Beaten and left in Val-d'Or
At the time of her death, Blackned was living in Val-d'Or. Her family said she had been banished from her home community, though the exact details about that are still unknown.
Charles Letellier de St-Just, the coroner, listed her date of death as Nov. 7, 1991, but her body was not discovered until nine days later, something the family recently learned after obtaining the coroner's report from CBC News.
The report details her final hours.
On Nov. 6, 1991, Blackned was with six people. After a local bar closed, an argument escalated into violence. A woman and a second person — whose name is redacted in the report — started to assault Blackned.
On Nov. 19, 1991, L'Echo newspaper reported that Blackned was found lying in a fetal position, her hands covering her face and her body under a few centimetres of snow.
Letellier de St-Just stated she suffered injuries to her head and collarbone, a fractured rib and swelling to her face.
Charges recommended, but not laid
Rose-Ann Blackned's case was initially handled by the Sûreté municipale de Val d'Or, the city's now-defunct police agency, which was disbanded after a massive overhaul of police services in Quebec in 2002.

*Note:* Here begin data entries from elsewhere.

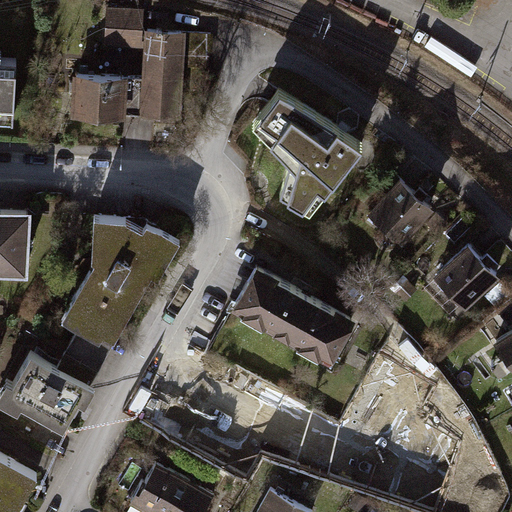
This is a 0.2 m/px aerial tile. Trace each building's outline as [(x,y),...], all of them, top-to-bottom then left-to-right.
[(105,42),(143,44),(144,27),(145,6),(107,4),(105,42)] [(185,30),(144,27),(143,44),(141,75),(129,74),(126,112),(160,114),(180,115),(183,65),(185,30)] [(213,31),(185,30),(183,65),(208,66),(208,51),(213,51),(213,31)] [(0,116),(10,117),(13,56),(0,55),(0,116)] [(126,112),(129,74),(74,72),(74,79),(71,113),(126,116),(126,112)] [(293,159),(284,192),(313,208),(366,140),(344,125),(283,85),(257,120),(293,159)] [(404,173),(372,207),(405,237),(437,203),(420,188),(404,173)] [(0,206),(0,265),(12,266),(13,244),(22,244),(24,208),(13,207),(0,206)] [(130,212),(98,210),(97,257),(90,269),(70,307),(87,316),(120,334),(174,235),(130,212)] [(472,238),(438,269),(468,302),(502,271),(490,258),(472,238)] [(254,263),(233,302),(328,353),(349,314),(305,291),(254,263)] [(95,380),(120,334),(87,316),(62,362),(95,380)] [(511,327),(498,337),(511,357),(511,327)] [(33,347),(8,392),(70,426),(95,380),(62,362),(33,347)] [(178,402),(218,425),(241,384),(201,361),(178,402)] [(444,480),(472,436),(429,408),(401,452),(444,480)] [(0,511),(16,511),(22,502),(41,471),(0,446),(0,511)] [(157,456),(134,497),(161,511),(202,511),(215,489),(190,475),(157,456)] [(315,511),(317,509),(271,483),(254,511),(315,511)]
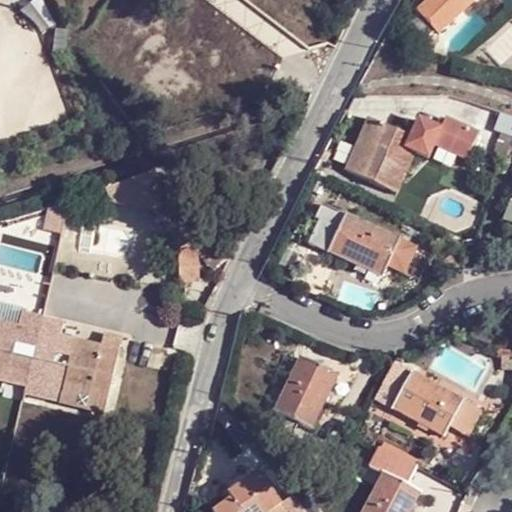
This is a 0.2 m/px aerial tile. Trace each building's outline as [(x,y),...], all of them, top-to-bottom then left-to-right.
[(478,0),(433,0),(419,13),(439,35),(478,0)] [(415,142),(373,124),(350,174),(401,196),(419,157),(433,163),(439,149),(472,163),(483,137),(450,122),(445,134),(423,124),(415,142)] [(185,253),(215,233),(171,173),(103,194),(107,205),(151,207),(185,253)] [(314,249),(331,257),(360,271),(359,274),(367,277),(368,275),(387,282),(391,270),(407,277),(418,253),(348,221),(323,207),(316,221),(323,226),(314,249)] [(0,380),(49,391),(48,400),(107,415),(124,345),(105,344),(104,347),(64,335),(66,323),(25,314),(22,326),(0,320),(0,380)] [(303,360),(278,413),(269,432),(291,443),(299,425),(313,431),(327,403),(331,404),(335,396),(332,395),(339,378),(303,360)] [(427,431),(428,428),(447,438),(466,402),(413,374),(395,364),(384,387),(376,398),(394,409),(421,424),(419,427),(427,431)] [(413,511),(422,494),(408,487),(418,469),(396,458),(378,450),(370,468),(385,477),(368,511),(413,511)] [(228,504),(216,511),(305,511),(298,501),(283,511),(281,511),(260,479),(227,501),(228,504)]
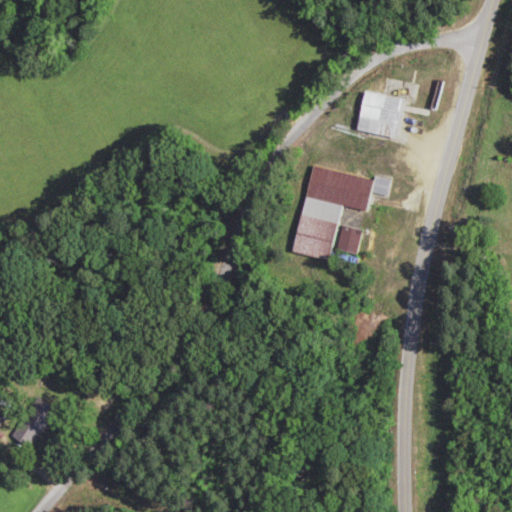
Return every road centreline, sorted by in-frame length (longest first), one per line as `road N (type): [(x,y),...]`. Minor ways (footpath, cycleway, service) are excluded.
road 1 (residential): [(485,42),(403,47),(316,109),(249,202),(198,342),(58,511)]
road 2 (residential): [(409,511),(413,295),(485,42),(506,17),(508,0)]
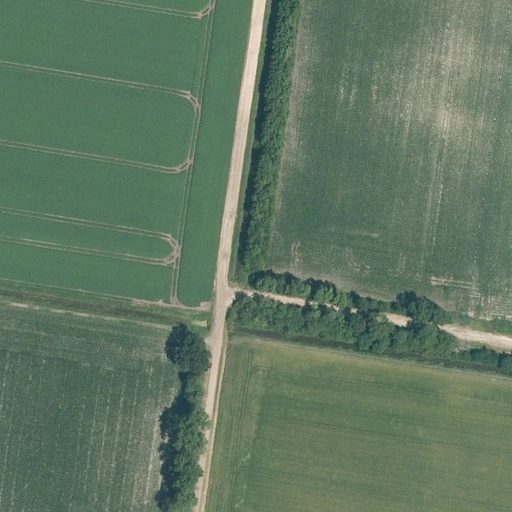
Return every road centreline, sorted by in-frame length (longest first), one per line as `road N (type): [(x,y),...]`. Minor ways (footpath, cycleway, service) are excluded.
road 1 (track): [(198,511),(231,296),(251,292),(511,336)]
road 2 (track): [(231,296),(223,278),(260,0)]
road 3 (track): [(0,278),(224,312)]
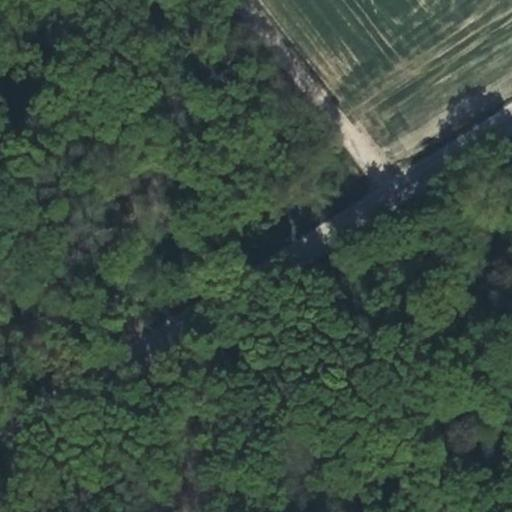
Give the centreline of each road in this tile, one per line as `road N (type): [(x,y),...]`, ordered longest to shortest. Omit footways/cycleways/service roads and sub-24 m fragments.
road 1 (unclassified): [(511,114),(0,422)]
road 2 (track): [(391,187),(247,0)]
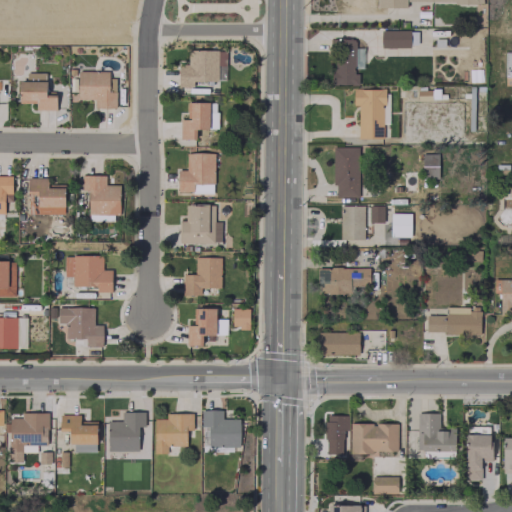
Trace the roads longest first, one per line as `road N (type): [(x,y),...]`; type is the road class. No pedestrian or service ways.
road 1 (residential): [(146,317),(144,51),(151,0)]
road 2 (tertiary): [(0,378),(279,378)]
road 3 (secondary): [(281,0),(279,253)]
road 4 (tertiary): [(279,378),(511,378)]
road 5 (residential): [(0,141),(146,142)]
road 6 (residential): [(147,29),(281,27)]
road 7 (secondary): [(279,253),(279,378)]
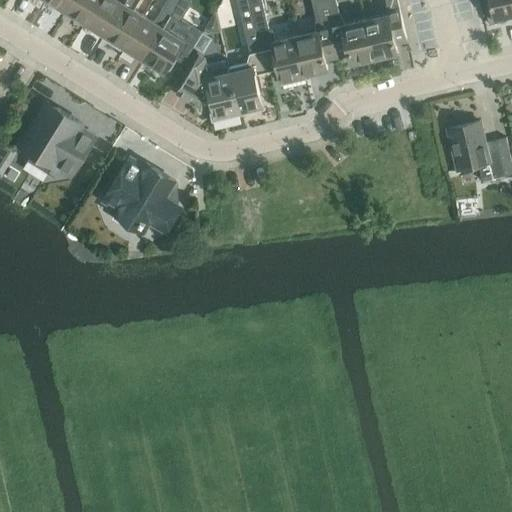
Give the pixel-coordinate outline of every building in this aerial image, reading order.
[(49,0),(67,11),(73,0),(49,0)] [(73,0),(67,11),(86,23),(100,0),(73,0)] [(100,0),(86,23),(106,35),(127,0),(100,0)] [(127,0),(106,35),(112,39),(111,41),(112,43),(120,48),(122,48),(124,46),(125,47),(145,15),(135,8),(139,0),(127,0)] [(145,15),(125,47),(144,59),(180,0),(167,0),(162,9),(163,9),(155,21),(145,15)] [(190,0),(180,0),(144,59),(164,71),(165,72),(167,68),(169,69),(171,69),(177,59),(176,57),(175,56),(185,39),(174,32),(181,20),(181,21),(191,5),(193,2),(190,0)] [(250,65),(232,70),(240,110),(250,107),(252,111),(261,109),(262,108),(254,73),(268,70),(258,31),(251,0),(239,0),(247,33),(253,55),(250,65)] [(263,0),(251,0),(258,31),(268,70),(281,67),(284,78),(285,82),(297,79),(296,75),(305,73),(295,33),(276,38),(272,29),(270,30),(267,18),(263,0)] [(315,29),(295,33),(305,73),(326,68),(323,54),(336,51),(324,0),(313,0),(318,18),(316,19),(315,29)] [(336,0),(324,0),(336,51),(351,47),(355,61),(375,56),(365,16),(344,22),(340,13),(336,0)] [(386,12),(365,16),(375,56),(397,51),(393,37),(406,34),(398,0),(387,0),(388,2),(386,2),(386,12)] [(511,0),(490,0),(491,2),(486,4),(490,25),(509,20),(510,16),(511,15),(511,0)] [(216,11),(205,28),(211,31),(215,32),(221,30),(216,11)] [(200,62),(183,89),(204,102),(210,101),(213,117),(218,119),(228,117),(230,112),(240,110),(232,70),(210,75),(208,66),(200,62)] [(44,108),(22,144),(35,152),(34,158),(35,163),(45,169),(50,168),(55,164),(73,175),(97,136),(82,126),(84,123),(58,107),(54,114),(44,108)] [(482,121),(450,128),(460,171),(480,166),(483,181),(506,176),(511,174),(511,162),(506,138),(498,140),(487,142),(482,121)] [(131,158),(105,201),(119,209),(117,212),(139,226),(149,224),(157,228),(169,226),(179,210),(179,205),(176,203),(174,185),(176,181),(149,164),(147,167),(131,158)]
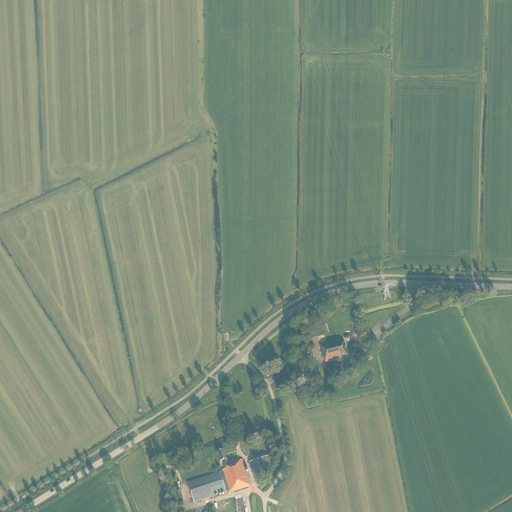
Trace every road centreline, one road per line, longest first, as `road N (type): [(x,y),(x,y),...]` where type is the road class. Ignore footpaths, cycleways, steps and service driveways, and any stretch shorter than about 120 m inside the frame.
road 1 (secondary): [(240,355),(295,309),(346,288),(511,287)]
road 2 (secondary): [(20,511),(184,408),(240,355)]
road 3 (unclassified): [(264,511),(285,452),(268,387),(240,355)]
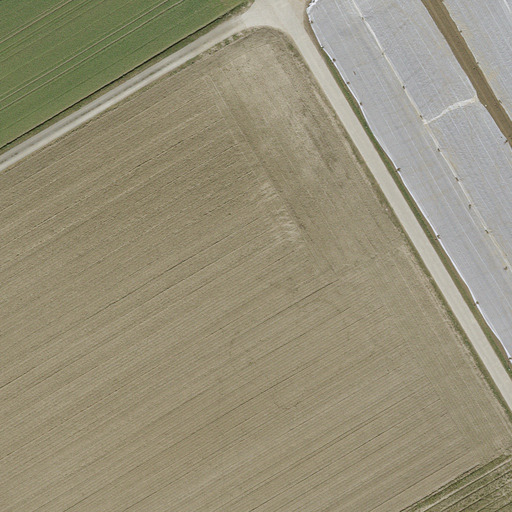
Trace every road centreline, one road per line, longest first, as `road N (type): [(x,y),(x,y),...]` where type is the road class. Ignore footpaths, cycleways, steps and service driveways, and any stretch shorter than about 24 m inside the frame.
road 1 (unclassified): [(279,2),(511,394)]
road 2 (track): [(0,166),(279,2)]
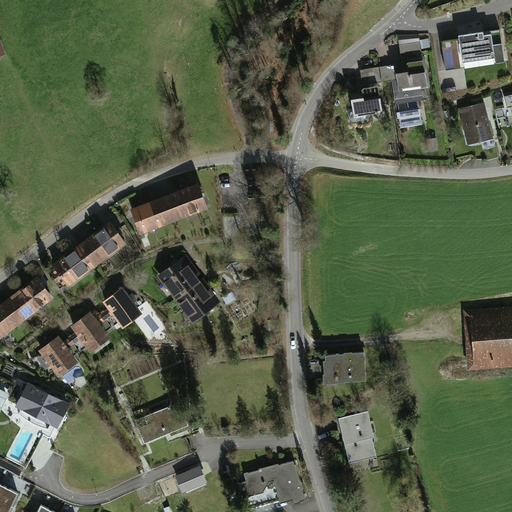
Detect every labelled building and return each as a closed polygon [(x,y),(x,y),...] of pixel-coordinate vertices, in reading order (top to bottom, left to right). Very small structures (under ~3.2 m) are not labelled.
[(497,33),(455,39),(459,69),(501,64),(497,33)] [(419,38),(398,41),(401,64),(378,67),(381,84),(388,85),(395,130),(421,127),(417,100),(427,99),(419,38)] [(375,71),(359,73),(360,86),(376,84),(375,71)] [(361,100),(349,101),(351,119),(381,116),(379,89),(360,91),(361,100)] [(483,104),(457,110),(465,145),(491,139),(483,104)] [(437,141),(425,141),(426,154),(437,153),(437,141)] [(196,186),(129,210),(138,235),(205,211),(196,186)] [(108,222),(48,268),(64,289),(124,244),(108,222)] [(187,257),(158,278),(191,324),(220,303),(187,257)] [(35,278),(0,303),(0,336),(51,299),(35,278)] [(58,338),(37,353),(53,379),(74,364),(65,351),(78,343),(85,354),(106,339),(99,327),(111,319),(121,328),(139,315),(120,290),(101,304),(106,312),(94,320),(89,312),(68,328),(73,337),(62,344),(58,338)] [(511,311),(464,313),(466,372),(511,370),(511,311)] [(364,351),(323,354),(325,382),(366,379),(364,351)] [(67,407),(18,381),(6,406),(55,431),(67,407)] [(0,412),(9,393),(0,389),(0,412)] [(178,407),(135,422),(143,444),(186,429),(178,407)] [(368,411),(339,418),(349,463),(377,456),(372,437),(374,437),(368,411)] [(247,484),(235,487),(239,503),(260,498),(271,484),(276,506),(302,499),(293,463),(245,476),(247,484)] [(198,469),(173,479),(180,496),(205,485),(198,469)] [(19,493),(0,483),(0,511),(11,511),(14,508),(12,507),(19,493)]
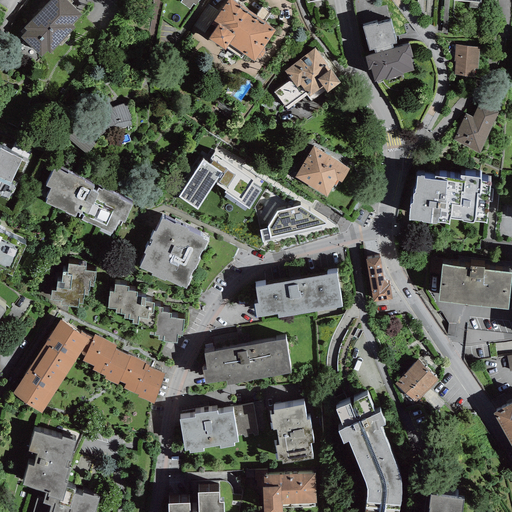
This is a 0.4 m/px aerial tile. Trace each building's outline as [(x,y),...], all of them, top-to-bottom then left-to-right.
[(49,0),(23,27),(26,30),(20,36),(41,57),(47,50),(50,53),(75,26),(72,24),(81,14),(66,0),(49,0)] [(240,5),(233,0),(226,0),(211,23),(216,27),(208,37),(225,49),(226,47),(241,57),(244,53),(254,60),(256,58),(262,57),(265,51),(264,47),(275,29),(265,22),(264,24),(239,6),(240,5)] [(440,0),(438,29),(448,30),(450,0),(481,2),(481,0),(440,0)] [(365,55),(369,68),(371,67),(374,80),(385,77),(385,78),(403,74),(403,72),(413,69),(410,57),(413,56),(409,44),(393,48),(392,44),(396,43),(390,21),(377,24),(376,22),(363,25),(369,50),(374,49),(375,53),(365,55)] [(479,46),(456,45),(455,67),(458,67),(457,76),(474,76),(474,67),(478,67),(479,46)] [(330,68),(314,48),(284,70),(291,79),(274,91),(287,109),(307,95),(311,101),(326,90),(327,91),(341,81),(330,68)] [(125,102),(103,112),(112,133),(134,124),(125,102)] [(464,114),(453,140),(480,152),(498,111),(479,102),(472,117),(464,114)] [(349,168),(313,146),(294,176),(327,196),(337,179),(341,182),(349,168)] [(10,181),(22,157),(0,147),(0,195),(8,199),(15,184),(10,181)] [(226,159),(211,148),(207,154),(203,151),(174,190),(200,208),(212,192),(222,199),(225,195),(250,213),(266,190),(244,174),(247,170),(228,157),(226,159)] [(67,173),(53,167),(45,184),(50,186),(45,195),(47,196),(45,201),(76,215),(78,211),(84,213),(81,219),(111,233),(113,228),(118,230),(122,221),(124,222),(132,204),(119,197),(120,196),(104,188),(103,189),(84,181),(86,180),(68,171),(67,173)] [(424,175),(417,175),(416,183),(415,184),(415,186),(413,187),(413,202),(412,202),(410,203),(409,218),(422,219),(422,220),(423,221),(435,222),(436,221),(437,220),(449,222),(450,217),(462,218),(462,220),(471,221),(473,221),(473,219),(486,221),(490,181),(480,180),(481,179),(481,177),(480,176),(460,174),(460,178),(434,175),(435,178),(424,177),(424,175)] [(269,185),(266,190),(250,213),(244,223),(261,231),(263,243),(326,228),(326,230),(339,226),(269,185)] [(174,223),(162,217),(156,231),(153,230),(150,237),(152,239),(150,243),(148,242),(143,251),(145,252),(139,266),(152,272),(151,273),(164,279),(165,278),(180,285),(181,284),(186,287),(190,278),(189,277),(193,268),(194,269),(199,258),(198,257),(202,249),(203,249),(207,240),(203,238),(203,237),(188,230),(188,228),(175,222),(174,223)] [(26,244),(0,231),(0,269),(11,275),(26,244)] [(380,256),(366,258),(373,302),(392,298),(390,285),(383,279),(380,256)] [(78,264),(68,263),(67,271),(63,270),(62,281),(57,280),(56,290),(51,289),(50,299),(61,300),(60,304),(68,304),(68,306),(78,306),(78,302),(82,303),(83,298),(84,298),(84,294),(88,294),(88,289),(89,289),(89,285),(93,286),(93,281),(94,281),(96,270),(85,269),(86,265),(78,264)] [(470,266),(442,263),(438,299),(508,307),(511,271),(484,268),(484,266),(471,264),(470,266)] [(278,317),(342,306),(336,273),(256,287),(258,302),(254,303),(256,316),(277,312),(278,317)] [(128,285),(115,283),(114,292),(109,291),(108,307),(116,308),(115,312),(120,312),(120,313),(123,313),(123,317),(128,317),(128,318),(133,319),(132,323),(141,324),(141,328),(149,329),(149,334),(158,334),(158,339),(163,339),(163,341),(177,342),(177,334),(182,334),(184,318),(171,316),(171,312),(162,311),(163,306),(153,305),(154,302),(145,300),(145,296),(136,295),(137,291),(128,289),(128,285)] [(60,319),(12,393),(41,412),(81,350),(89,338),(60,319)] [(91,336),(89,338),(81,350),(86,352),(82,360),(94,365),(92,369),(105,374),(115,348),(116,345),(95,334),(94,338),(91,336)] [(285,338),(203,353),(206,369),(202,369),(205,383),(226,379),(227,383),(291,372),(285,338)] [(148,363),(115,348),(105,374),(104,377),(118,384),(119,380),(125,383),(123,387),(134,392),(139,379),(142,380),(148,366),(148,363)] [(511,354),(502,356),(505,371),(511,370),(511,354)] [(437,378),(417,360),(395,384),(415,402),(437,378)] [(165,373),(148,366),(142,380),(139,379),(134,392),(138,394),(137,396),(154,403),(165,373)] [(367,393),(335,408),(344,427),(338,430),(343,441),(348,440),(364,480),(367,486),(367,492),(366,501),(400,504),(401,501),(401,490),(400,480),(399,473),(379,425),(385,424),(380,411),(375,413),(367,393)] [(511,402),(494,413),(511,448),(511,402)] [(304,403),(273,409),(274,413),(271,414),(273,428),(277,428),(279,443),(275,444),(278,460),(281,459),(282,463),(313,457),(310,442),(313,442),(309,418),(307,419),(304,403)] [(195,416),(179,419),(184,449),(189,449),(189,452),(204,449),(203,447),(219,444),(220,447),(234,445),(233,441),(238,441),(233,411),(217,413),(217,410),(194,413),(195,416)] [(62,439),(34,431),(28,450),(36,452),(33,465),(29,463),(23,483),(31,486),(29,493),(37,496),(32,511),(91,511),(92,510),(95,511),(99,497),(82,492),(81,496),(65,491),(67,482),(65,481),(69,468),(65,466),(68,458),(70,458),(76,439),(63,436),(62,439)] [(266,469),(245,469),(246,487),(263,486),(263,511),(282,511),(282,503),(315,502),(315,472),(267,473),(266,469)] [(219,501),(219,490),(198,491),(198,511),(189,511),(189,502),(168,503),(168,511),(219,511),(225,511),(224,501),(219,501)] [(461,511),(464,498),(430,493),(428,505),(431,506),(429,511),(461,511)]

At the time, Daniel Huard, a detective with la Sûreté municipale de Val d'Or, recommended charges against the woman who assaulted Rose-Ann as well as the second person listed in Letellier de St-Just's report.
Although the coroner concluded Blackned's injuries did not contribute to her death, Huard said those two individuals were the direct cause of Blackned's death because they "beat her and abandoned her."
The detective went on to say that "even though the injuries were not deadly, they contributed to weaken the victim, who died of hypothermia."
The detective noted both individuals seemed to express no regrets about Rose-Ann's death.
Martine Asselin, a spokesperson with the Sûreté du Québec — Quebec's provincial police force, which has handled Rose-Ann's case since 2002 — told CBC News there were never any charges laid by the Substitut du Procureur général, now known as the prosecutor's office, despite the detective's recommendations. The Blackned family also hasn't heard of any charges being laid.
A spokesperson from the prosecutor's office told CBC News that it does not have any public information about the case, nor will it discuss any investigation or why the prosecutor didn't charge anyone.
The SQ is the same force whose officers were accused two years ago of abusing Indigenous women and girls in Val-d'Or. That investigation was led by Radio-Canada's investigative program Enquête. One year later, Crown prosecutors concluded no charges would be laid against police.
Investigators now on case, meeting with family
"The police never contacted any of us, even to come and deliver the news," at the time of Rose-Ann's death, said Mary-Ann Blackned, one of Rose-Ann's younger sisters, who lives in Oujé-Bougoumou, Que.
"I think they just did a sloppy investigation and closed it unresolved and never bothered to dig deeper."
Blackned said the family has heard little from authorities in the past 25 years, even after a friend came to the family with the name of someone who was allegedly involved in the beating of Rose-Ann.
Cynthia Blackned, another of Rose-Ann's sisters, says she heard this information from the family friend sometime after the year 2000. She claims she took the information to the Cree Nemaska and Mistassini police. Cynthia only recalls an officer from the Mistassini detachment writing her statement down.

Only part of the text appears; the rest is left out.